#### WHAT IS REQUIRED
Each line of the data below containing "sightseeing" needs to be listed.

[Source texts of formatted documents]
-- Opening Marker --

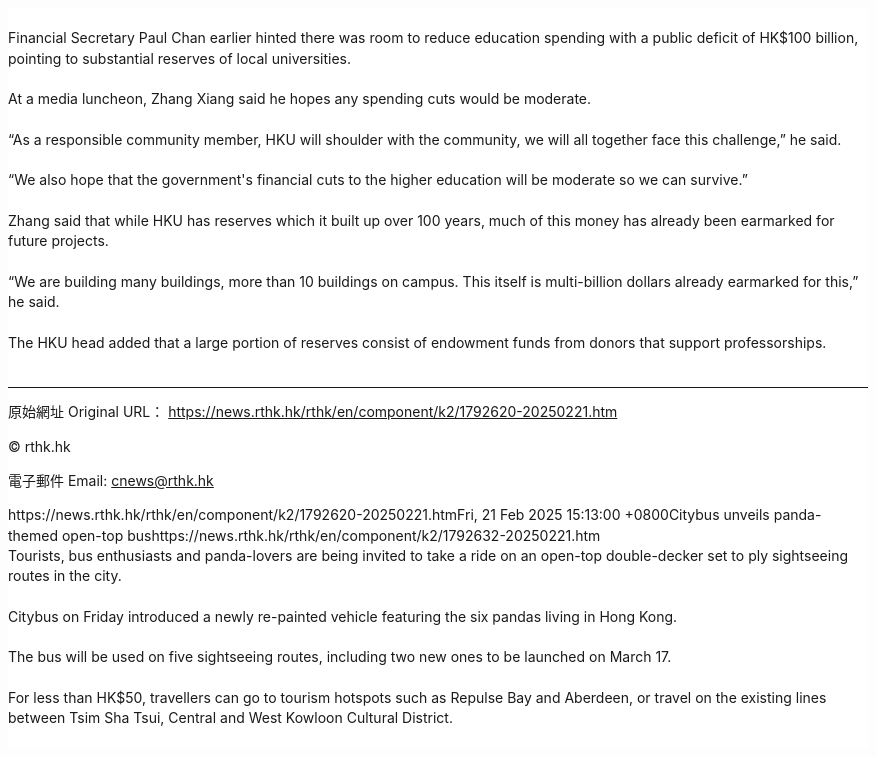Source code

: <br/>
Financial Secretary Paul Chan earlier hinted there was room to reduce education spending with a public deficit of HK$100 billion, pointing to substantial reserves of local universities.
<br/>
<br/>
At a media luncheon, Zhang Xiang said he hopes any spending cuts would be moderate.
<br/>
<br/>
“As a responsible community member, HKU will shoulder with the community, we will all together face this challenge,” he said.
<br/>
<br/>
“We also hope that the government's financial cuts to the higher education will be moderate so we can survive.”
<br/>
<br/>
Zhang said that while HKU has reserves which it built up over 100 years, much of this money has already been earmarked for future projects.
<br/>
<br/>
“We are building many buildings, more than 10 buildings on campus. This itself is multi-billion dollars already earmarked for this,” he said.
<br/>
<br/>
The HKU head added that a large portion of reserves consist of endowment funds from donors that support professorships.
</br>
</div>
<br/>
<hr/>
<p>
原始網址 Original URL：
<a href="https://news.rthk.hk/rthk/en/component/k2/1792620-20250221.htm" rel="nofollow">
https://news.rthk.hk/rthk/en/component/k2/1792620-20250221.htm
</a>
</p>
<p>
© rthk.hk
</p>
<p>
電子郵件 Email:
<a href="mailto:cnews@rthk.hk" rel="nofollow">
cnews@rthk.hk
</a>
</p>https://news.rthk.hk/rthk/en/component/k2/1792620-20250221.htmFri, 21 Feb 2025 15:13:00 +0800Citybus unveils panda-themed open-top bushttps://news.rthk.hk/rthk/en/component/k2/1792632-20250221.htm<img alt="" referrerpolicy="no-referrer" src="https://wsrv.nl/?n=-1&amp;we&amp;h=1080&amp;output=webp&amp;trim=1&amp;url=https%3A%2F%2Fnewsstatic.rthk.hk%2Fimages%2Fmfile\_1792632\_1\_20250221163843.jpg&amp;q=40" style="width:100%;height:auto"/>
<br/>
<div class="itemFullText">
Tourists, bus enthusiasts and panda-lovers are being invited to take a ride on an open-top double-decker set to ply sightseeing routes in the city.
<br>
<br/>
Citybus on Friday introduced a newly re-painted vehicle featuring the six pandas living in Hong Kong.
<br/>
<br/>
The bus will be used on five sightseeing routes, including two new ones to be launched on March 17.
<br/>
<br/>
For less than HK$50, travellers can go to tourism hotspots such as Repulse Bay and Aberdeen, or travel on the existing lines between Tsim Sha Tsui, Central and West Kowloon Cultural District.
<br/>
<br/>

-- Closing Marker --
-- Opening Marker --

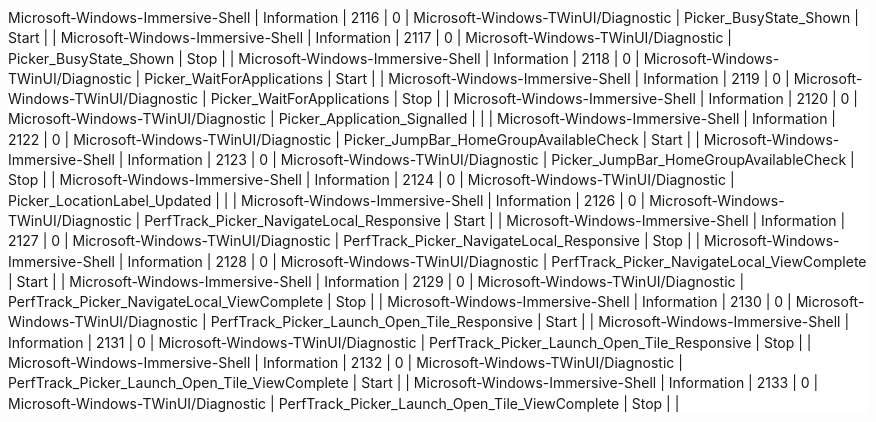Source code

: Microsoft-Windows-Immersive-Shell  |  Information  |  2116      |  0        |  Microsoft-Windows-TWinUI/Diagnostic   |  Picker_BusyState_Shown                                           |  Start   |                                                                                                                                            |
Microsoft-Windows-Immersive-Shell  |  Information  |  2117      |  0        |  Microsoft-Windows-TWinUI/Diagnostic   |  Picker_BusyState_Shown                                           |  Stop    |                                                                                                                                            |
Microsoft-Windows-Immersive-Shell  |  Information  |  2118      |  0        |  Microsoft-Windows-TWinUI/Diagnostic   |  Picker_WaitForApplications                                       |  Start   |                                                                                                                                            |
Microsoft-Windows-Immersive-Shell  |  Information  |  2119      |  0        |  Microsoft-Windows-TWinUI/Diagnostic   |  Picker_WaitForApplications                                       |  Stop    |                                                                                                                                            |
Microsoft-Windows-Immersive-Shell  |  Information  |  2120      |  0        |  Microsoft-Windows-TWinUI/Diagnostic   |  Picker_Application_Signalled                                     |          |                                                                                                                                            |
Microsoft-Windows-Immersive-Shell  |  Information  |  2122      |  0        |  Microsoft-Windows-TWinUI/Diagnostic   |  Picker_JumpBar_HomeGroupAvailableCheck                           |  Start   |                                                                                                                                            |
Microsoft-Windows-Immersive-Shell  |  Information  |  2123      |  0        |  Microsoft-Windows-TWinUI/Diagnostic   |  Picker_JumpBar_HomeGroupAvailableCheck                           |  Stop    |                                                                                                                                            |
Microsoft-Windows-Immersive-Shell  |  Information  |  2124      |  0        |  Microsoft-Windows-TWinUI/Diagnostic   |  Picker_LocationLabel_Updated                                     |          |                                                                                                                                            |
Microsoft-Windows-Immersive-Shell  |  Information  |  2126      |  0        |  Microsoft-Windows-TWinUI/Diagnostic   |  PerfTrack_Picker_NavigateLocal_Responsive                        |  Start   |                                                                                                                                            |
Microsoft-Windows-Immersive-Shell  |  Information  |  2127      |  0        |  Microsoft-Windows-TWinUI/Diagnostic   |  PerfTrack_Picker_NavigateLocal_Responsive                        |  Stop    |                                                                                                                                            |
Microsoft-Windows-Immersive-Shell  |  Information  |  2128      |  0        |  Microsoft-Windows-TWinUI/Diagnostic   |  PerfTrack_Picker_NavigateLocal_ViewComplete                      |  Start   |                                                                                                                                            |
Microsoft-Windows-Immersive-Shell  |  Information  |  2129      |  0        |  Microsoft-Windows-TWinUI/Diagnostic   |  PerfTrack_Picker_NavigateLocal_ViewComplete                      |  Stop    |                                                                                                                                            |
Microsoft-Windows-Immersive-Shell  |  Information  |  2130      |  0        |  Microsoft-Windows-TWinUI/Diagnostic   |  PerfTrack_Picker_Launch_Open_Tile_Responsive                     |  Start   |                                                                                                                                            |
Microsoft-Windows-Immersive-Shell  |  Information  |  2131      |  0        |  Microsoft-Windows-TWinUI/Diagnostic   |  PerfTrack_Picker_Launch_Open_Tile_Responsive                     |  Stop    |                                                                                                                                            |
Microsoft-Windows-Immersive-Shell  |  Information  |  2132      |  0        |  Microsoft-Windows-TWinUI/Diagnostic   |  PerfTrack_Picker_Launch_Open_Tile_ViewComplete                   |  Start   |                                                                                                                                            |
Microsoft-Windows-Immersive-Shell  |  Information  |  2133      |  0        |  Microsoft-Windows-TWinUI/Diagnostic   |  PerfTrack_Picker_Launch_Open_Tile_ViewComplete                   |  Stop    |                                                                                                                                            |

-- Closing Marker --

#### RESPONSE BOX
Tourists, bus enthusiasts and panda-lovers are being invited to take a ride on an open-top double-decker set to ply sightseeing routes in the city.
The bus will be used on five sightseeing routes, including two new ones to be launched on March 17.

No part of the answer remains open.